DIRECTIONS - Whenever a picture appears, leave it out while repeating all the other data exactly.
*** MATERIAL FOR THE TASK Section Begins ***
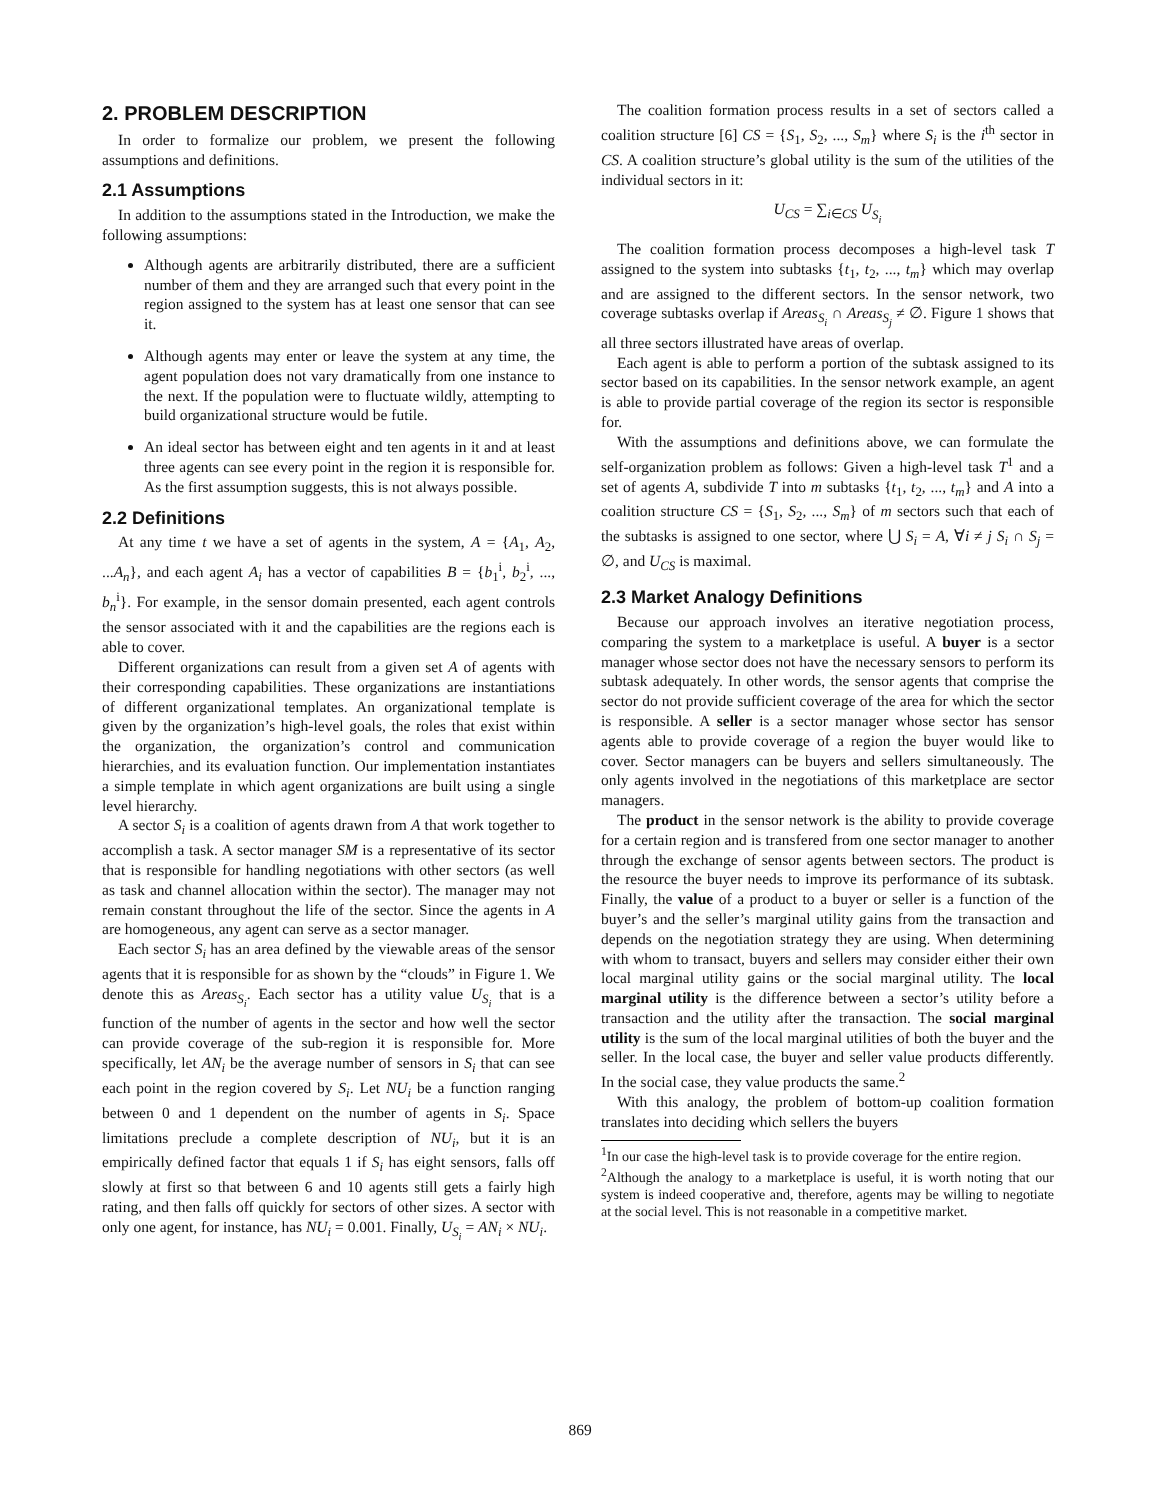2. PROBLEM DESCRIPTION
In order to formalize our problem, we present the following assumptions and definitions.
2.1 Assumptions
In addition to the assumptions stated in the Introduction, we make the following assumptions:
Although agents are arbitrarily distributed, there are a sufficient number of them and they are arranged such that every point in the region assigned to the system has at least one sensor that can see it.
Although agents may enter or leave the system at any time, the agent population does not vary dramatically from one instance to the next. If the population were to fluctuate wildly, attempting to build organizational structure would be futile.
An ideal sector has between eight and ten agents in it and at least three agents can see every point in the region it is responsible for. As the first assumption suggests, this is not always possible.
2.2 Definitions
At any time t we have a set of agents in the system, A = {A<sub>1</sub>, A<sub>2</sub>, ...A<sub>n</sub>}, and each agent A<sub>i</sub> has a vector of capabilities B = {b<sub>1</sub><sup>i</sup>, b<sub>2</sub><sup>i</sup>, ..., b<sub>n</sub><sup>i</sup>}. For example, in the sensor domain presented, each agent controls the sensor associated with it and the capabilities are the regions each is able to cover.
Different organizations can result from a given set A of agents with their corresponding capabilities. These organizations are instantiations of different organizational templates. An organizational template is given by the organization’s high-level goals, the roles that exist within the organization, the organization’s control and communication hierarchies, and its evaluation function. Our implementation instantiates a simple template in which agent organizations are built using a single level hierarchy.
A sector S<sub>i</sub> is a coalition of agents drawn from A that work together to accomplish a task. A sector manager SM is a representative of its sector that is responsible for handling negotiations with other sectors (as well as task and channel allocation within the sector). The manager may not remain constant throughout the life of the sector. Since the agents in A are homogeneous, any agent can serve as a sector manager.
Each sector S<sub>i</sub> has an area defined by the viewable areas of the sensor agents that it is responsible for as shown by the “clouds” in Figure 1. We denote this as Areas<sub>S<sub>i</sub></sub>. Each sector has a utility value U<sub>S<sub>i</sub></sub> that is a function of the number of agents in the sector and how well the sector can provide coverage of the sub-region it is responsible for. More specifically, let AN<sub>i</sub> be the average number of sensors in S<sub>i</sub> that can see each point in the region covered by S<sub>i</sub>. Let NU<sub>i</sub> be a function ranging between 0 and 1 dependent on the number of agents in S<sub>i</sub>. Space limitations preclude a complete description of NU<sub>i</sub>, but it is an empirically defined factor that equals 1 if S<sub>i</sub> has eight sensors, falls off slowly at first so that between 6 and 10 agents still gets a fairly high rating, and then falls off quickly for sectors of other sizes. A sector with only one agent, for instance, has NU<sub>i</sub> = 0.001. Finally, U<sub>S<sub>i</sub></sub> = AN<sub>i</sub> × NU<sub>i</sub>.
The coalition formation process results in a set of sectors called a coalition structure [6] CS = {S<sub>1</sub>, S<sub>2</sub>, ..., S<sub>m</sub>} where S<sub>i</sub> is the i<sup>th</sup> sector in CS. A coalition structure’s global utility is the sum of the utilities of the individual sectors in it:
U<sub>CS</sub> = ∑<sub>i∈CS</sub> U<sub>S<sub>i</sub></sub>
The coalition formation process decomposes a high-level task T assigned to the system into subtasks {t<sub>1</sub>, t<sub>2</sub>, ..., t<sub>m</sub>} which may overlap and are assigned to the different sectors. In the sensor network, two coverage subtasks overlap if Areas<sub>S<sub>i</sub></sub> ∩ Areas<sub>S<sub>j</sub></sub> ≠ ∅. Figure 1 shows that all three sectors illustrated have areas of overlap.
Each agent is able to perform a portion of the subtask assigned to its sector based on its capabilities. In the sensor network example, an agent is able to provide partial coverage of the region its sector is responsible for.
With the assumptions and definitions above, we can formulate the self-organization problem as follows: Given a high-level task T<sup>1</sup> and a set of agents A, subdivide T into m subtasks {t<sub>1</sub>, t<sub>2</sub>, ..., t<sub>m</sub>} and A into a coalition structure CS = {S<sub>1</sub>, S<sub>2</sub>, ..., S<sub>m</sub>} of m sectors such that each of the subtasks is assigned to one sector, where ⋃ S<sub>i</sub> = A, ∀i ≠ j S<sub>i</sub> ∩ S<sub>j</sub> = ∅, and U<sub>CS</sub> is maximal.
2.3 Market Analogy Definitions
Because our approach involves an iterative negotiation process, comparing the system to a marketplace is useful. A buyer is a sector manager whose sector does not have the necessary sensors to perform its subtask adequately. In other words, the sensor agents that comprise the sector do not provide sufficient coverage of the area for which the sector is responsible. A seller is a sector manager whose sector has sensor agents able to provide coverage of a region the buyer would like to cover. Sector managers can be buyers and sellers simultaneously. The only agents involved in the negotiations of this marketplace are sector managers.
The product in the sensor network is the ability to provide coverage for a certain region and is transfered from one sector manager to another through the exchange of sensor agents between sectors. The product is the resource the buyer needs to improve its performance of its subtask. Finally, the value of a product to a buyer or seller is a function of the buyer’s and the seller’s marginal utility gains from the transaction and depends on the negotiation strategy they are using. When determining with whom to transact, buyers and sellers may consider either their own local marginal utility gains or the social marginal utility. The local marginal utility is the difference between a sector’s utility before a transaction and the utility after the transaction. The social marginal utility is the sum of the local marginal utilities of both the buyer and the seller. In the local case, the buyer and seller value products differently. In the social case, they value products the same.<sup>2</sup>
With this analogy, the problem of bottom-up coalition formation translates into deciding which sellers the buyers
<sup>1</sup> In our case the high-level task is to provide coverage for the entire region.
<sup>2</sup> Although the analogy to a marketplace is useful, it is worth noting that our system is indeed cooperative and, therefore, agents may be willing to negotiate at the social level. This is not reasonable in a competitive market.
869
*** MATERIAL FOR THE TASK Section Ends ***
ANSWER AREA -
2. PROBLEM DESCRIPTION
In order to formalize our problem, we present the following assumptions and definitions.
2.1 Assumptions
In addition to the assumptions stated in the Introduction, we make the following assumptions:
Although agents are arbitrarily distributed, there are a sufficient number of them and they are arranged such that every point in the region assigned to the system has at least one sensor that can see it.
Although agents may enter or leave the system at any time, the agent population does not vary dramatically from one instance to the next. If the population were to fluctuate wildly, attempting to build organizational structure would be futile.
An ideal sector has between eight and ten agents in it and at least three agents can see every point in the region it is responsible for. As the first assumption suggests, this is not always possible.
2.2 Definitions
At any time t we have a set of agents in the system, A = {A<sub>1</sub>, A<sub>2</sub>, ...A<sub>n</sub>}, and each agent A<sub>i</sub> has a vector of capabilities B = {b<sub>1</sub><sup>i</sup>, b<sub>2</sub><sup>i</sup>, ..., b<sub>n</sub><sup>i</sup>}. For example, in the sensor domain presented, each agent controls the sensor associated with it and the capabilities are the regions each is able to cover.
Different organizations can result from a given set A of agents with their corresponding capabilities. These organizations are instantiations of different organizational templates. An organizational template is given by the organization’s high-level goals, the roles that exist within the organization, the organization’s control and communication hierarchies, and its evaluation function. Our implementation instantiates a simple template in which agent organizations are built using a single level hierarchy.
A sector S<sub>i</sub> is a coalition of agents drawn from A that work together to accomplish a task. A sector manager SM is a representative of its sector that is responsible for handling negotiations with other sectors (as well as task and channel allocation within the sector). The manager may not remain constant throughout the life of the sector. Since the agents in A are homogeneous, any agent can serve as a sector manager.
Each sector S<sub>i</sub> has an area defined by the viewable areas of the sensor agents that it is responsible for as shown by the “clouds” in Figure 1. We denote this as Areas<sub>S<sub>i</sub></sub>. Each sector has a utility value U<sub>S<sub>i</sub></sub> that is a function of the number of agents in the sector and how well the sector can provide coverage of the sub-region it is responsible for. More specifically, let AN<sub>i</sub> be the average number of sensors in S<sub>i</sub> that can see each point in the region covered by S<sub>i</sub>. Let NU<sub>i</sub> be a function ranging between 0 and 1 dependent on the number of agents in S<sub>i</sub>. Space limitations preclude a complete description of NU<sub>i</sub>, but it is an empirically defined factor that equals 1 if S<sub>i</sub> has eight sensors, falls off slowly at first so that between 6 and 10 agents still gets a fairly high rating, and then falls off quickly for sectors of other sizes. A sector with only one agent, for instance, has NU<sub>i</sub> = 0.001. Finally, U<sub>S<sub>i</sub></sub> = AN<sub>i</sub> × NU<sub>i</sub>.
The coalition formation process results in a set of sectors called a coalition structure [6] CS = {S<sub>1</sub>, S<sub>2</sub>, ..., S<sub>m</sub>} where S<sub>i</sub> is the i<sup>th</sup> sector in CS. A coalition structure’s global utility is the sum of the utilities of the individual sectors in it:
U<sub>CS</sub> = ∑<sub>i∈CS</sub> U<sub>S<sub>i</sub></sub>
The coalition formation process decomposes a high-level task T assigned to the system into subtasks {t<sub>1</sub>, t<sub>2</sub>, ..., t<sub>m</sub>} which may overlap and are assigned to the different sectors. In the sensor network, two coverage subtasks overlap if Areas<sub>S<sub>i</sub></sub> ∩ Areas<sub>S<sub>j</sub></sub> ≠ ∅. Figure 1 shows that all three sectors illustrated have areas of overlap.
Each agent is able to perform a portion of the subtask assigned to its sector based on its capabilities. In the sensor network example, an agent is able to provide partial coverage of the region its sector is responsible for.
With the assumptions and definitions above, we can formulate the self-organization problem as follows: Given a high-level task T<sup>1</sup> and a set of agents A, subdivide T into m subtasks {t<sub>1</sub>, t<sub>2</sub>, ..., t<sub>m</sub>} and A into a coalition structure CS = {S<sub>1</sub>, S<sub>2</sub>, ..., S<sub>m</sub>} of m sectors such that each of the subtasks is assigned to one sector, where ⋃ S<sub>i</sub> = A, ∀i ≠ j S<sub>i</sub> ∩ S<sub>j</sub> = ∅, and U<sub>CS</sub> is maximal.
2.3 Market Analogy Definitions
Because our approach involves an iterative negotiation process, comparing the system to a marketplace is useful. A buyer is a sector manager whose sector does not have the necessary sensors to perform its subtask adequately. In other words, the sensor agents that comprise the sector do not provide sufficient coverage of the area for which the sector is responsible. A seller is a sector manager whose sector has sensor agents able to provide coverage of a region the buyer would like to cover. Sector managers can be buyers and sellers simultaneously. The only agents involved in the negotiations of this marketplace are sector managers.
The product in the sensor network is the ability to provide coverage for a certain region and is transfered from one sector manager to another through the exchange of sensor agents between sectors. The product is the resource the buyer needs to improve its performance of its subtask. Finally, the value of a product to a buyer or seller is a function of the buyer’s and the seller’s marginal utility gains from the transaction and depends on the negotiation strategy they are using. When determining with whom to transact, buyers and sellers may consider either their own local marginal utility gains or the social marginal utility. The local marginal utility is the difference between a sector’s utility before a transaction and the utility after the transaction. The social marginal utility is the sum of the local marginal utilities of both the buyer and the seller. In the local case, the buyer and seller value products differently. In the social case, they value products the same.<sup>2</sup>
With this analogy, the problem of bottom-up coalition formation translates into deciding which sellers the buyers
<sup>1</sup> In our case the high-level task is to provide coverage for the entire region.
<sup>2</sup> Although the analogy to a marketplace is useful, it is worth noting that our system is indeed cooperative and, therefore, agents may be willing to negotiate at the social level. This is not reasonable in a competitive market.
869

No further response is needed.